1) how to make my body happy - this body is crazy sensitive I have found out. I took out all processed foods and foods that are hard for your body to digest...and trust me, I now know what makes my stomach hurt. For some reason, potatoes are hard for my stomach to digest...I get a stomach ache afterwards and I always thought it was because I ate too much. Actually, I found out that potatoes contain some kind of compound that naturally makes it harder for your body to digest. There is such a science to food and it's amazing when you start listening to your body, what it can tell you about what you are eating. I like knowing what I'm getting myself into now when I eat certain foods :) Here's the other way to keep your body happy and healthy, don't eat from your cupboard. In 6 weeks, the only thing I ate from the cupboard was nuts and almond butter. Everything else came from the refrigerator. Eating this way can be expensive, because produce isn't exactly cheap, but I'd pay anything to feel this good again. Also, we have saved money by not eating out...and now the times we do eat out, it is extra special! But don't get me wrong, now that I am off of the cleansing diet, I still treat myself once in awhile. I just know that I shouldn't expect my run to be easy when I eat a donut right before :)
2) how to trust in myself - I found that I have the ability to say no. Many times I was tested to just take 1 M&M as I passed them out to the preschoolers...but I didn't. Did I have 2 bites of cake at my parent's 40th anniversary party? Yes, because celebrating them was more important to me than a little extra sugar in my body. I had to make choices...but it got easier everyday because as the weeks went on I was able to eat more and more foods (because the diet was about cleansing out your system, then rebuilding it back up with natural foods). I grew more confidence while on this 40 day journey too. I set goals, and I achieved them, and I was very proud of myself. I knew I could do this, but to prove it to myself on the outside was a different story. I also did a lot of workouts during this time as well as started running again. And you know what...the more I run and recondition my bleomycin chemo'd lungs, the less I am needing my inhaler. I have another 5K this next Saturday and my goal is to run it without an inhaler. That would be SO amazing to me to beat those odds. I'm up to 2.5 miles without taking a puff, and I trust that if I keep working hard I can go to 3.2!

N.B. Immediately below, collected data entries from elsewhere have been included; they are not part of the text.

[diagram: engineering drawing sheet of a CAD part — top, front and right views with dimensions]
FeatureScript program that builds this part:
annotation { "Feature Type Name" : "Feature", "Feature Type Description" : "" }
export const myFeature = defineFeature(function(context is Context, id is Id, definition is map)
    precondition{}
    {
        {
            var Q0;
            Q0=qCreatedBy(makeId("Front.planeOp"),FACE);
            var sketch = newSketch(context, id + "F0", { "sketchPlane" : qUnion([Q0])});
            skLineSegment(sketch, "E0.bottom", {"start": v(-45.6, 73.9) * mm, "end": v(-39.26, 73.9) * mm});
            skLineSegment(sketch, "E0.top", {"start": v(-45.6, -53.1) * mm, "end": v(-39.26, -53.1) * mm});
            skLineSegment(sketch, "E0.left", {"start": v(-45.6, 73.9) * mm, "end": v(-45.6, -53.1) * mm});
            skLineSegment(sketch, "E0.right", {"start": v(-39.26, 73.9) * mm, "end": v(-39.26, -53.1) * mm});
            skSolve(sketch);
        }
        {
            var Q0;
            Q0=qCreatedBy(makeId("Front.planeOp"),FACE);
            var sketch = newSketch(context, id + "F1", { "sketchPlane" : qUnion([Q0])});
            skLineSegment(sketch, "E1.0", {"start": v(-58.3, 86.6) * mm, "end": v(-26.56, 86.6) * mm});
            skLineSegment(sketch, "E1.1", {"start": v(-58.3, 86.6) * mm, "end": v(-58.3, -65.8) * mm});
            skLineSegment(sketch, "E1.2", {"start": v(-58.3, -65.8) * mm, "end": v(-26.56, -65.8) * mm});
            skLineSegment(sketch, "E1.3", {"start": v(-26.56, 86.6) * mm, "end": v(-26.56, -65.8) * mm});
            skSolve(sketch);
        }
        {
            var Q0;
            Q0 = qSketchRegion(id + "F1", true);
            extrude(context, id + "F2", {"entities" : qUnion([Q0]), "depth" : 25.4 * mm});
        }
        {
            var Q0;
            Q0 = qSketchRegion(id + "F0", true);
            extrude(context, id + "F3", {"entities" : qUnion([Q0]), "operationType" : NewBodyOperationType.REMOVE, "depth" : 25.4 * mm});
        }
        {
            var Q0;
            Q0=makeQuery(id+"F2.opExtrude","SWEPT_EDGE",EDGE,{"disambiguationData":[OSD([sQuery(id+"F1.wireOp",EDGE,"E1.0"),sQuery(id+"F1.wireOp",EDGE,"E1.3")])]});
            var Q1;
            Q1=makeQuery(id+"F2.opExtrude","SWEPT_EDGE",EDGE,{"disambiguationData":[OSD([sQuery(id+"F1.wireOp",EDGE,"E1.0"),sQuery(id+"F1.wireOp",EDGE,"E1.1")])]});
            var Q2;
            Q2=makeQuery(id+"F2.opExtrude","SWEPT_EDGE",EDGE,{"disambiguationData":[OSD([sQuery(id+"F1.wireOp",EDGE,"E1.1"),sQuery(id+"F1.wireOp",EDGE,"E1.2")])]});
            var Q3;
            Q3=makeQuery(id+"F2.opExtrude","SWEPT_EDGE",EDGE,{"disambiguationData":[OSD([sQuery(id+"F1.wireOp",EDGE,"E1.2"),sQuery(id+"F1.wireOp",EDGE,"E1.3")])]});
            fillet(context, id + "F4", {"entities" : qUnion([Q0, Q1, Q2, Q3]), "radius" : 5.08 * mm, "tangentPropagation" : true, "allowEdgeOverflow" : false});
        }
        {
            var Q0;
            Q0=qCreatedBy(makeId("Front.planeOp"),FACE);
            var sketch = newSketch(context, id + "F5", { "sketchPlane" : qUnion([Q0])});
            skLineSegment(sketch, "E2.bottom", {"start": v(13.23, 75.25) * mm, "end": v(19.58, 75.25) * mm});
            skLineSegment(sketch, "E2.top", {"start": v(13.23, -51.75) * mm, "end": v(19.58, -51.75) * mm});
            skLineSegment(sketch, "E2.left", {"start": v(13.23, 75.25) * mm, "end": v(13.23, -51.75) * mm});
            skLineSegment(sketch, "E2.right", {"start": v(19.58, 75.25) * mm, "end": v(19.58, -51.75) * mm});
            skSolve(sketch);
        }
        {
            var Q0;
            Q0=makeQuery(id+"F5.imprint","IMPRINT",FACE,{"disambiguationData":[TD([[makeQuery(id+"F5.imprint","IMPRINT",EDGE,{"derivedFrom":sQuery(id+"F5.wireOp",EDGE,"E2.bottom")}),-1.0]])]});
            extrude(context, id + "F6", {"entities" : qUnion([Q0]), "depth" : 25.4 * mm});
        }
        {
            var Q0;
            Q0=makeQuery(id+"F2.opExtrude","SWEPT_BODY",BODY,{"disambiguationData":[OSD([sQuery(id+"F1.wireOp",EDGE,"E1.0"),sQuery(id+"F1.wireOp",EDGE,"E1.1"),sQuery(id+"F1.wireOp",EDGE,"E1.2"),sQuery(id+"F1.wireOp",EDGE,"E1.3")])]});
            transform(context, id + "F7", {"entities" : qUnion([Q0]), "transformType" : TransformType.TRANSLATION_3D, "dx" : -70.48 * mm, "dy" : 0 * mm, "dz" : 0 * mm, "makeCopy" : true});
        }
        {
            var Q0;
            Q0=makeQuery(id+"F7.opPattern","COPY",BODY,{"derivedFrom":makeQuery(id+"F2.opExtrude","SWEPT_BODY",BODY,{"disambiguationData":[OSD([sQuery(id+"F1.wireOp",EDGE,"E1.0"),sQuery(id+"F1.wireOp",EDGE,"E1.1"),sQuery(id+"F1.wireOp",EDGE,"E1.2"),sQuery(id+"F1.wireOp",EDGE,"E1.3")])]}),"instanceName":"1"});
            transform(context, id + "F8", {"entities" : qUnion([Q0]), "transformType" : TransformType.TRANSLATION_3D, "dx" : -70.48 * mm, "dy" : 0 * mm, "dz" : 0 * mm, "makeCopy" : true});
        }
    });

3) and who I am living for - I have prayed for some things during this diet or fast if you will. It is no mistake that I did this 40 day diet right before Easter. Making sacrifices reminds us of the sacrife that God made when He put His son on the cross for us, for me. God revealed Himself to me once again. He helped me heal these last 40 days. This past Easter, I remembered why I am on earth. It's not for me, but for Him. That through all of our circumstances, we should glorify Him and reveal to the world who He is and the healing only He may be able to bring. I am reminded of a verse in 1 Thessalonians lately...simply put 'Be happy, pray often, and thank God for all circumstances because that was His will for you.' I am learning so much through all of the situations that God is bringing me through. Although I may not like them, or understand them right away, or be grumpy about them at first, I know that down the road God will reveal why He had me go through each trial. So thank you God. I pray that You will always be the Living God inside my heart that guides me in all my adventures that lead to new understandings and a Life I can be proud to tell to my children about someday. But You by far have been my ultimate adventure!